Doctor Who: The Power of Three

This post contains spoilers for the latest episode of Doctor Who.

I didn't watch the Wild West episode of Doctor Who last week. I didn't interest me, Doctor Who had lost its spark, and I couldn't be bothered to tune in. But just as I thought I'd quit this show for good, The Power of Three came along. An episode all about the Ponds' lives. An episode where the Doctor is forced to come and live with them for a while. I had to tune in.

Overall, the Power of Three is a fairly average episode. It has some funny moments, but a fairly unthreatening enemy, a few bits where I felt fidgety, and a world-threatening danger solved by... talking. Or something. Honestly, I'd lost interest at that point and actually missed what the Doctor did to save everyone in the end.

But this episode also managed many things that Doctor Who has missed for a while: it had great character moments, it seemed to fit into the idea of Doctor Who as a 50 year old show, and, most surprisingly, it was perfectly unoffensive.

Finally, this episode gave us a sense of Amy and Rory's life outside of the Doctor. Jobs they care about, friends whose weddings they must attend, family who pop over far too early in the morning for a chat... as it was one of the first times we've seen this, it didn't quite ring true (does Rory have a mum? Do Amy's parents live far away? Who are these friends?), but it felt reminiscent of a Russell T. Davies era episode, where the companions have whole, ongoing lives to themselves.

We also find out Amy's new job: travel writer. Again, I have mixed feelings on this. On the one hand, it makes sense from what little we know of Amy. She likes being spontaneous, she likes exploring and traveling and seeing new things (hence traveling with the Doctor), so travel writer sounds like a good fit for a TARDIS-less job. Just as being a model seemed to fit with Amy's tendency to detach herself and put on masks (such as when she was a Kissogram).  But again, the shallowness of Amy's storyline shines through. She has never expressed any interest in writing. Never jotted a single note during her time on the show. And it's no wonder Amy and Rory are starting to think of sticking with real life -- it isn't very real at all. In the space of a few years, Amy became a successful model (a very hard business to get into), and then became a successful writer (another very hard, completely unrelated business). There's no build-up, no real logic to the way her life is unfolding. It's just whatever the writers think would be cool.

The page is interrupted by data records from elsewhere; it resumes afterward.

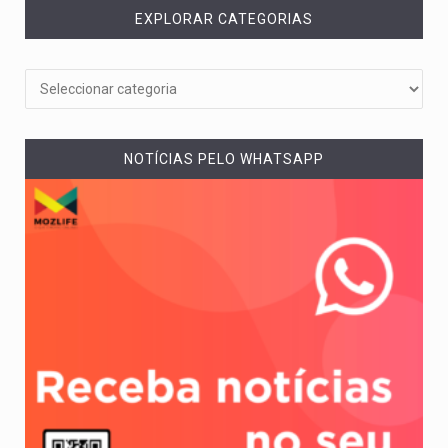
EXPLORAR CATEGORIAS
NOTÍCIAS PELO WHATSAPP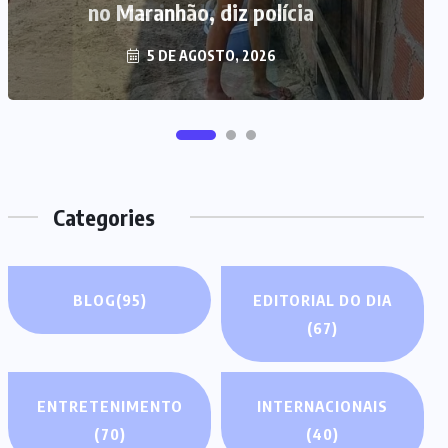
no Maranhão, diz polícia
5 DE AGOSTO, 2026
Categories
BLOG
(95)
EDITORIAL DO DIA
(67)
ENTRETENIMENTO
INTERNACIONAIS
(70)
(40)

And let's not even go into the fact that they don't want to "miss things" by traveling around in a time machine. Even if they missed something, they could just go back in time to fix it.

But despite all this, The Power of Three had plenty of the thing that really counts: true emotion. Everyone got to have a heart-to-heart. Everyone wanted something, and everyone felt conflicted. Amy and the Doctor had a sweet, heartbreaking conversation about the way that her two lives pull at her, and how it feels like running away. Although the statement that Amy is imprinted on his hearts made the Doctor sound kind of like a newborn duckling, his love for Amy and Rory, and his desperate assertion to Brian that they would never be ones to die, felt genuine and moving. Similarly, the Doctor admitting that he misses them and deciding to stay with them for a while was a lovely moment, not only stressing the importance of their friendship, but also, in a way, placing their characters and their lives on equal footing.

And after two seasons which seem utterly detached from anything that came before (except River Song), this episode overflowed with continuity. It had references not only to other companions (who left, or were left behind, or died), but also to K9. I do believe they were even munching on fishfingers and custard at one point. And I'm assuming that the woman from UNIT was a descendant of one of the Doctor's old companions, although I'm not well-versed in Old Who enough to know for sure.

Although the plot with the cubes started out both fun and ominous, it kind of fizzled out in the end, and my attention wandered. But, while ultimately unremarkable, the episode was perfectly unobjectionable. Not memorable, but not a bad way to spend 45 minutes either. It featured a now rare Bechdel pass, with a female head of UNIT's scientific division. It had a few laughs, and a few more poignant conversations. But most importantly, it had characters who seemed grounded... characters with emotions and desires that run deep, and who it would be painful to lose.